In the subject invention, a reservoir 32 contains a base fluid of lower density than the drilling mud and a mud pumps 3 and 4 connected to the riser charging lines. This base fluid is of a low enough density that when the proper ratio is mixed with the drilling mud a combined density equal to that of seawater can be achieved. The base fluid is pumped into the riser above the BOP stack (or above the sea floor if the stack is at the surface) and is combined with the drilling mud to reduce the density of the riser mud. The combined mud is separated at shaker system 30 to remove the cuttings and is then introduced into a centrifuge system 34 where the lighter base fluid is separated from the heavier drilling fluid. The lighter fluid is then recycled through reservoir 32 and the riser charging lines, and the heavier fluid is recycled in typical manner through the mud management and flow system and the drill string.

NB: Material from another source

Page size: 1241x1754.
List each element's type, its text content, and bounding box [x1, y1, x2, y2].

In a typical example the drilling mud is an oil based mud with a density of 12.5 PPG and the mud is pumped at a rate of 800 gpm. The base fluid is an oil base fluid with a density of 6.5 PPG and can be pumped into the riser charging lines at a rate of 1500 gpm. Using this example, a riser fluid having a density of 8.6 PPG is achieved as follows:

Mr=(FMi×Mi)+(FMb×Mb)/(FMi+FMb),

where:

FMi=flow rate Fi of fluid into well,

FMb=flow rate Fb of base fluid into riser charging lines,

Mi=mud density into well,

Mb=mud density into riser charging lines, and

Mr=mud density of return flow.

In the above example:

Mi=12.5 PPG,

Mb=6.5 PPG,

FMi=800 gpm, and

FMb=1500 gpm.

Thus, the density Mr of the return mud can be calculated as:

Mr=((800×12.5)+(1500×6.5))/(800+1500)=8.6 PPG.

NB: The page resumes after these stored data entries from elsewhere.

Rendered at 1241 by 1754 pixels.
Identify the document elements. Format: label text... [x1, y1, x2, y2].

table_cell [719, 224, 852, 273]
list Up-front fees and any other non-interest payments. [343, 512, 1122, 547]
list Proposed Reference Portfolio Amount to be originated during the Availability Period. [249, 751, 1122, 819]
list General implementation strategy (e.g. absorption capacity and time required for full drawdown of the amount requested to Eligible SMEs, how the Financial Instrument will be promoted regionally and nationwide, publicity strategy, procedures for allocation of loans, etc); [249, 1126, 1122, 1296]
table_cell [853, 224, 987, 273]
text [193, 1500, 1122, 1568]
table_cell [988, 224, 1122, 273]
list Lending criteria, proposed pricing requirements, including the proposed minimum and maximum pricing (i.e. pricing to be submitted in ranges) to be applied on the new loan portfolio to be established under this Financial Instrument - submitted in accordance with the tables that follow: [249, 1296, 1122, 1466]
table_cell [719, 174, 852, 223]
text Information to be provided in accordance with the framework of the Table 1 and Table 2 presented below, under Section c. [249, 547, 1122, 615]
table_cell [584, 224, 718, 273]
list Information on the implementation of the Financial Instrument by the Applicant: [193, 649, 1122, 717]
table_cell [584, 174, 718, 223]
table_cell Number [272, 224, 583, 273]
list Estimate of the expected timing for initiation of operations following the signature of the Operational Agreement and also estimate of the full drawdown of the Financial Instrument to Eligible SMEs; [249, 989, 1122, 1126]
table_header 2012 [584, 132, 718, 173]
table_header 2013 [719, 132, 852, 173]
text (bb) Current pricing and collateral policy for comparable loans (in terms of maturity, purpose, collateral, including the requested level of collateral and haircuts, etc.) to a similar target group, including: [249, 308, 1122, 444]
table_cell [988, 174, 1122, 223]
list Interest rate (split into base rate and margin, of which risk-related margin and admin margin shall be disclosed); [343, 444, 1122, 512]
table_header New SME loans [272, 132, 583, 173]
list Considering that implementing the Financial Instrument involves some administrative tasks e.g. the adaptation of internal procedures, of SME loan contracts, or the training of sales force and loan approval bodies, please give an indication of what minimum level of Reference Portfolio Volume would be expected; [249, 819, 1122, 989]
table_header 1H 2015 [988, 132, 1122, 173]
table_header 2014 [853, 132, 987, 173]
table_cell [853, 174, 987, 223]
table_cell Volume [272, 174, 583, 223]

The flow rate, Fr, of the mud having the density Mr in the riser is the combined flow rate of the two flows, Fi and Fb. In the example, this is:

Fr=Fi+Fb=800 gpm+1500 gpm=2300 gpm.

The return flow in the riser above the BOP's is a mud having a density of 8.6 PPG (or the same as seawater) flowing at 2300 gpm. This mud is returned to the surface and the cuttings are separated in the usual manner. Centrifuges at the surface will then be employed to separate the heavy mud, density Mi, from the light mud, density Mb.

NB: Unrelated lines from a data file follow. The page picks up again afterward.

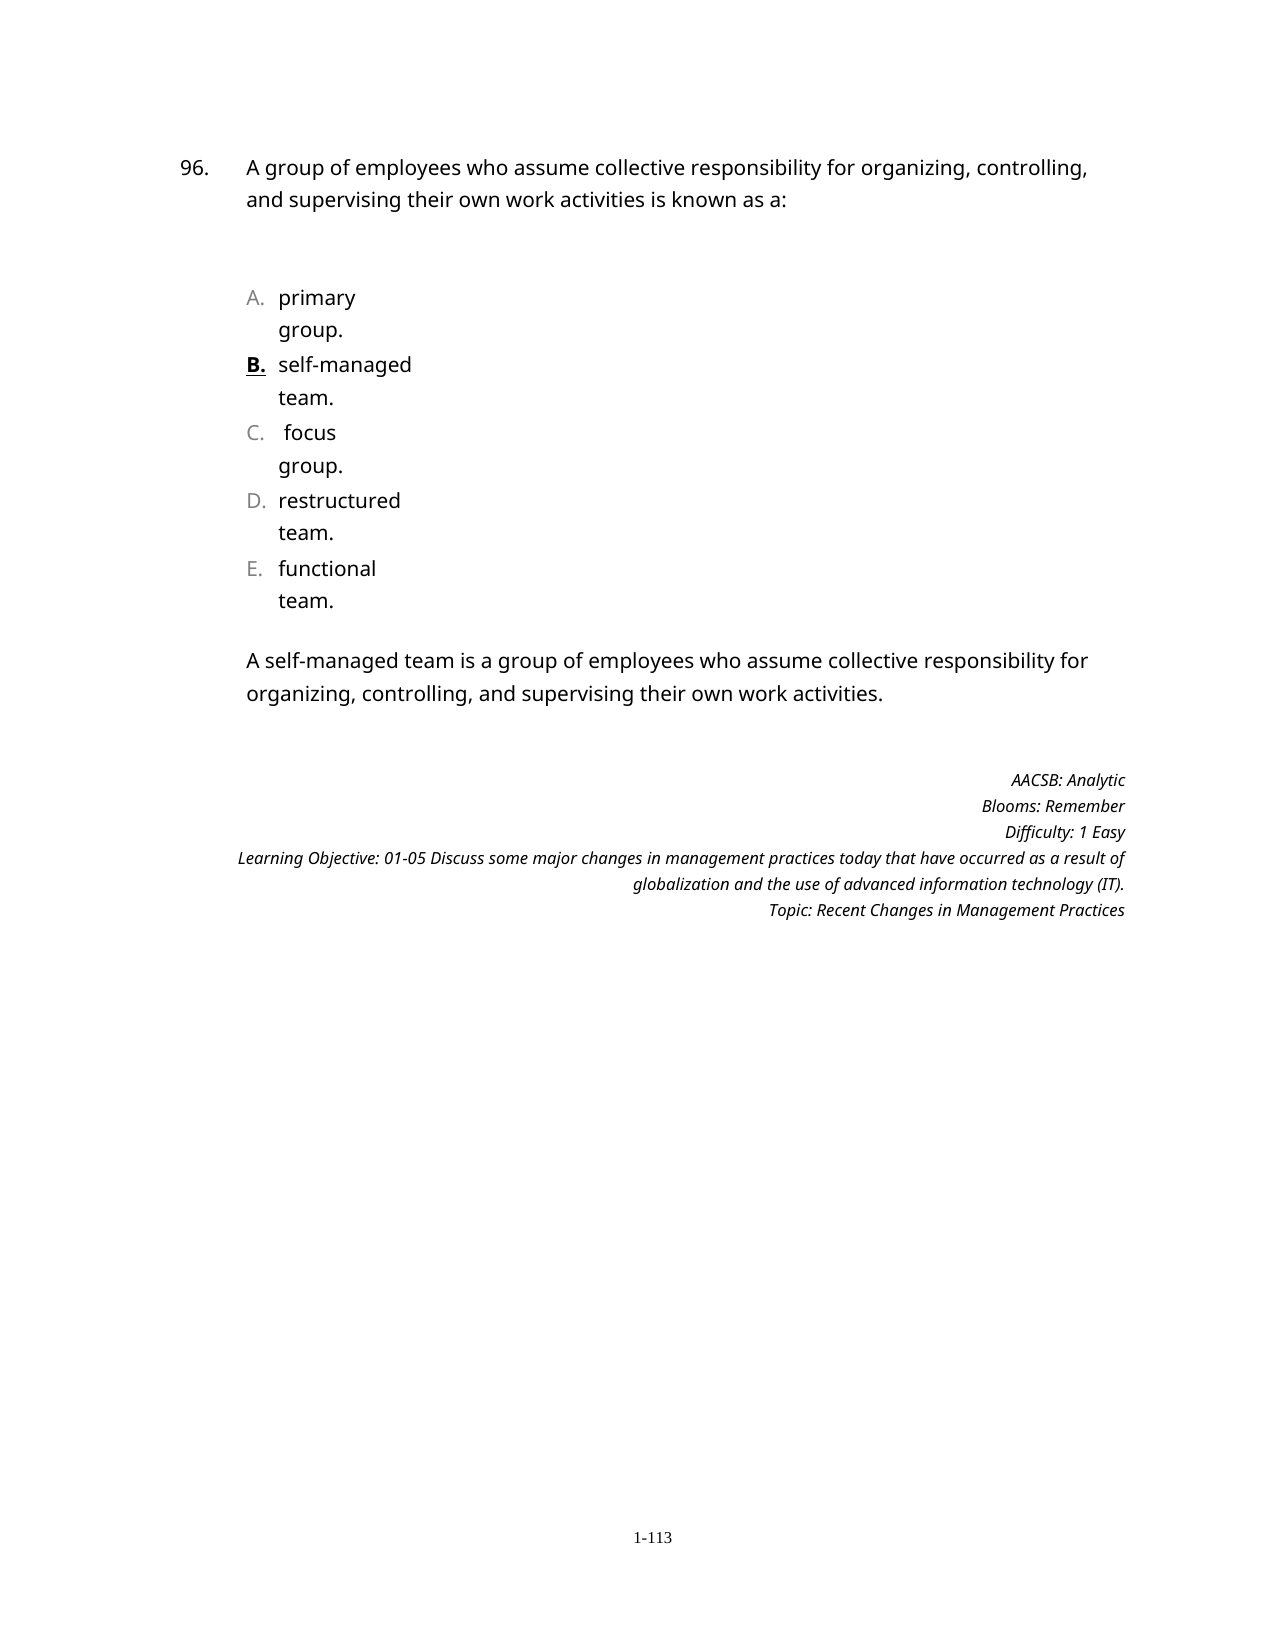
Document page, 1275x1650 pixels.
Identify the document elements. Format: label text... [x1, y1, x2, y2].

table_header A group of employees who assume collective responsibility for organizing, controlling, and supervising their own work activities is known as a: A self-managed team is a group of employees who assume collective responsibility for organizing, controlling, and supervising their own work activities. [246, 153, 1125, 739]
table_header AACSB: Analytic Blooms: Remember Difficulty: 1 Easy Learning Objective: 01-05 Discuss some major changes in management practices today that have occurred as a result of globalization and the use of advanced information technology (IT). Topic: Recent Changes in Management Practices [180, 768, 1125, 957]
table_header 96. [180, 153, 246, 739]
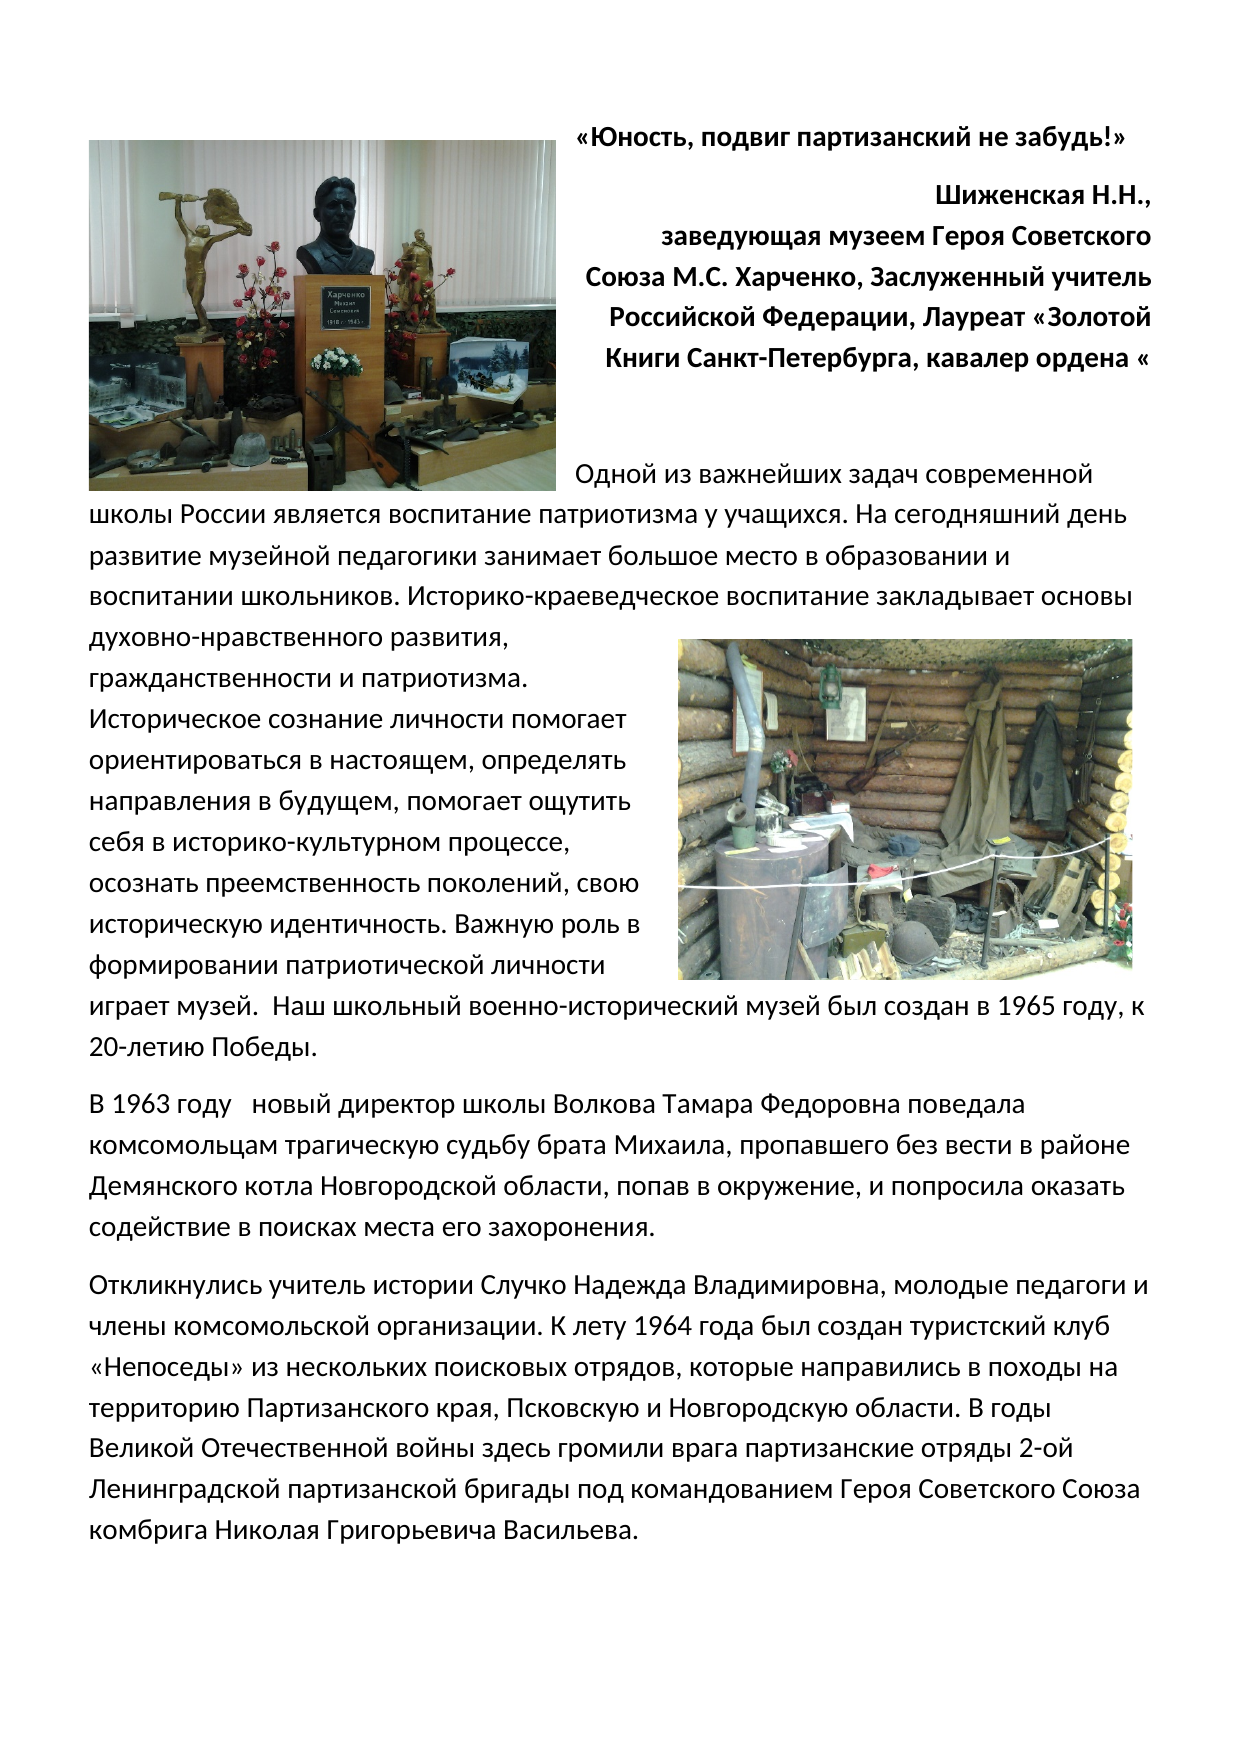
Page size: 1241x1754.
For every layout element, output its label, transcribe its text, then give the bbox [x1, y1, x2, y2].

text Откликнулись учитель истории Случко Надежда Владимировна, молодые педагоги и члены комсомольской организации. К лету 1964 года был создан туристский клуб «Непоседы» из нескольких поисковых отрядов, которые направились в походы на территорию Партизанского края, Псковскую и Новгородскую области. В годы Великой Отечественной войны здесь громили врага партизанские отряды 2-ой Ленинградской партизанской бригады под командованием Героя Советского Союза комбрига Николая Григорьевича Васильева. [89, 1266, 1152, 1547]
text В 1963 году новый директор школы Волкова Тамара Федоровна поведала комсомольцам трагическую судьбу брата Михаила, пропавшего без вести в районе Демянского котла Новгородской области, попав в окружение, и попросила оказать содействие в поисках места его захоронения. [89, 1085, 1152, 1244]
picture [678, 639, 1133, 980]
text «Юность, подвиг партизанский не забудь!» [89, 118, 1152, 154]
text Шиженская Н.Н., заведующая музеем Героя Советского Союза М.С. Харченко, Заслуженный учитель Российской Федерации, Лауреат «Золотой Книги Санкт-Петербурга, кавалер ордена « [556, 176, 1152, 375]
text Одной из важнейших задач современной школы России является воспитание патриотизма у учащихся. На сегодняшний день развитие музейной педагогики занимает большое место в образовании и воспитании школьников. Историко-краеведческое воспитание закладывает основы духовно-нравственного развития, гражданственности и патриотизма. Историческое сознание личности помогает ориентироваться в настоящем, определять направления в будущем, помогает ощутить себя в историко-культурном процессе, осознать преемственность поколений, свою историческую идентичность. Важную роль в формировании патриотической личности играет музей. Наш школьный военно-исторический музей был создан в 1965 году, к 20-летию Победы. [89, 455, 1152, 1063]
picture [88, 140, 556, 491]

Where desired, other density combinations may be utilized using the same formula. The subject invention is a useful method for varying the density of riser fluids without modifying subsurface hardware and therefore, is particularly useful in retrofit applications. An example of the advantages achieved using the dual density mud method of the subject invention is shown in the graph of FIG. 3. The vertical axis represents depth and shows the seabed or sea floor at approximately 6800 feet. The horizontal axis represents pressure in psi. The solid line represents dual density mud of the present invention. The dashed line represents formation frac pressure. The dashed line represents typical, single density mud of the prior art. In the example, the minimum depth casing point with single density mud is approximately 10,200 feet. Using the dual density mud of the subject invention, this depth is increased to 18,000 feet, while the mud pressure at the seabed is maintained at 3000 psi.

While certain features and embodiments have been described in detail herein, it should be understood that the invention includes all of the modifications and enhancements within the scope and spirit of the following claims.